Another interesting feature in the Owyhee is the honeycomb-like rock seen in the Leslie Gulch area. What causes this?
This honeycomb texture in rock is called tafoni. It results when rock weathers at different rates, creating a network of pockets and holes. The rock at Leslie Gulch is welded tuff, created by the explosive caldera eruptions we spoke about earlier. The tuff is densely compacted in some sections, and less compacted in others, which makes it erode at different rates. In areas where it is less compacted, it is more susceptible to weathering and holes can form, creating a honeycomb-like texture. Other processes of erosion, like water freezing and thawing in the rock, and sand blowing across the rock, can contribute to tafoni. Water also carries dissolved minerals, which are deposited on the rock.
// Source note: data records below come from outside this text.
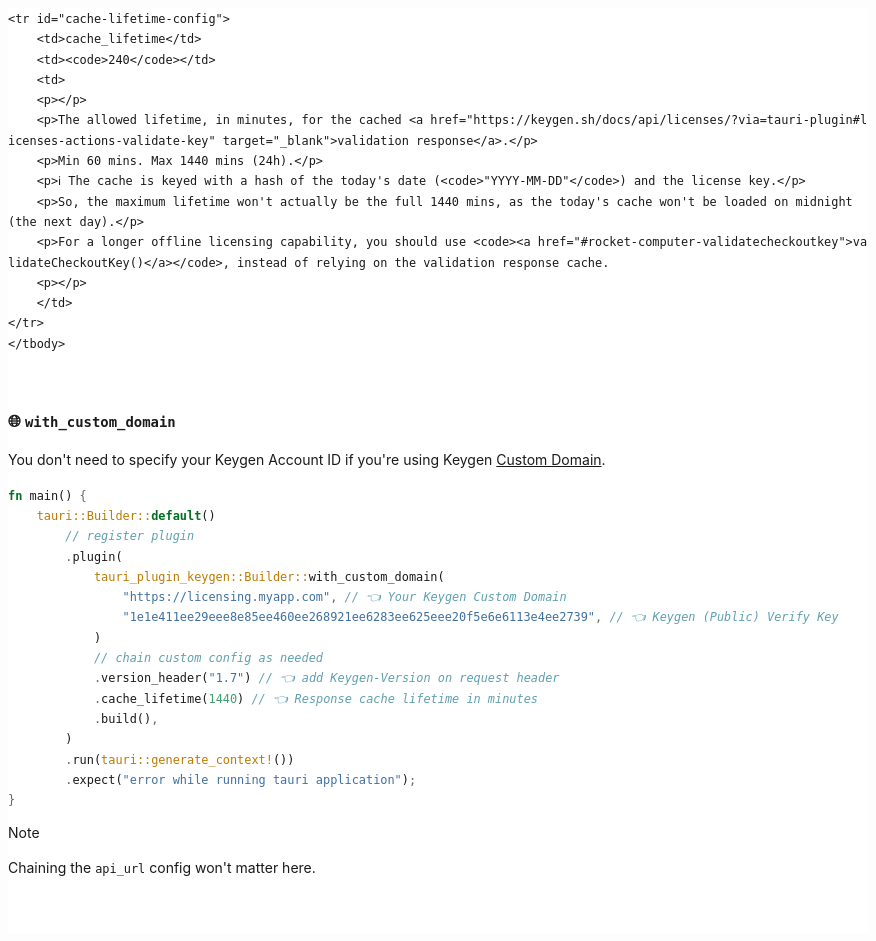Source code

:     <tr id="cache-lifetime-config">
        <td>cache_lifetime</td>
        <td><code>240</code></td>
        <td>
        <p></p>
        <p>The allowed lifetime, in minutes, for the cached <a href="https://keygen.sh/docs/api/licenses/?via=tauri-plugin#licenses-actions-validate-key" target="_blank">validation response</a>.</p>
        <p>Min 60 mins. Max 1440 mins (24h).</p>
        <p>ℹ️ The cache is keyed with a hash of the today's date (<code>"YYYY-MM-DD"</code>) and the license key.</p>
        <p>So, the maximum lifetime won't actually be the full 1440 mins, as the today's cache won't be loaded on midnight (the next day).</p>
        <p>For a longer offline licensing capability, you should use <code><a href="#rocket-computer-validatecheckoutkey">validateCheckoutKey()</a></code>, instead of relying on the validation response cache.
        <p></p>
        </td>
    </tr>
    </tbody>
</table>

<br />

### 🌐 `with_custom_domain`

You don't need to specify your Keygen Account ID if you're using Keygen [Custom Domain](https://keygen.sh/docs/custom-domains/?via=tauri-plugin).

```rust
fn main() {
    tauri::Builder::default()
        // register plugin
        .plugin(
            tauri_plugin_keygen::Builder::with_custom_domain(
                "https://licensing.myapp.com", // 👈 Your Keygen Custom Domain
                "1e1e411ee29eee8e85ee460ee268921ee6283ee625eee20f5e6e6113e4ee2739", // 👈 Keygen (Public) Verify Key
            )
            // chain custom config as needed
            .version_header("1.7") // 👈 add Keygen-Version on request header
            .cache_lifetime(1440) // 👈 Response cache lifetime in minutes
            .build(),
        )
        .run(tauri::generate_context!())
        .expect("error while running tauri application");
}

```

> [!NOTE]
> Chaining the `api_url` config won't matter here.

<br /><br />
Areas where more minerals have been deposited often become harder and are less susceptible to weathering.
Where are the most recent lava flows in the Owyhee Canyonlands?
The most recent volcanic activity occurred at Jordan Craters, about 3,200 years ago. Although this sounds like a long time ago to us, geologically this is very recent and it indicates that the Owyhee area is still volcanically active.
Do you have a favorite geological area in Oregon?
That is a tough question! Oregon is such a great state because of its diverse climates and ecosystems, which is ultimately related to its diverse geology. There are excellent examples of many different kinds of landscapes in Oregon, again due to the wide range of geology. The Cascades are a textbook example of very recent volcanic activity caused by subduction. The Owyhee area preserves ancient, highly explosive caldera eruptions that have been eroded over time. Other parts of the state preserve different geologic stories, from ancient ocean sediments deposited during the time of the dinosaurs, to recent earthquakes along the Pacific Coast. Picking one part of Oregon’s geologic story as my favorite is impossible because there are so many special geologic features throughout the state.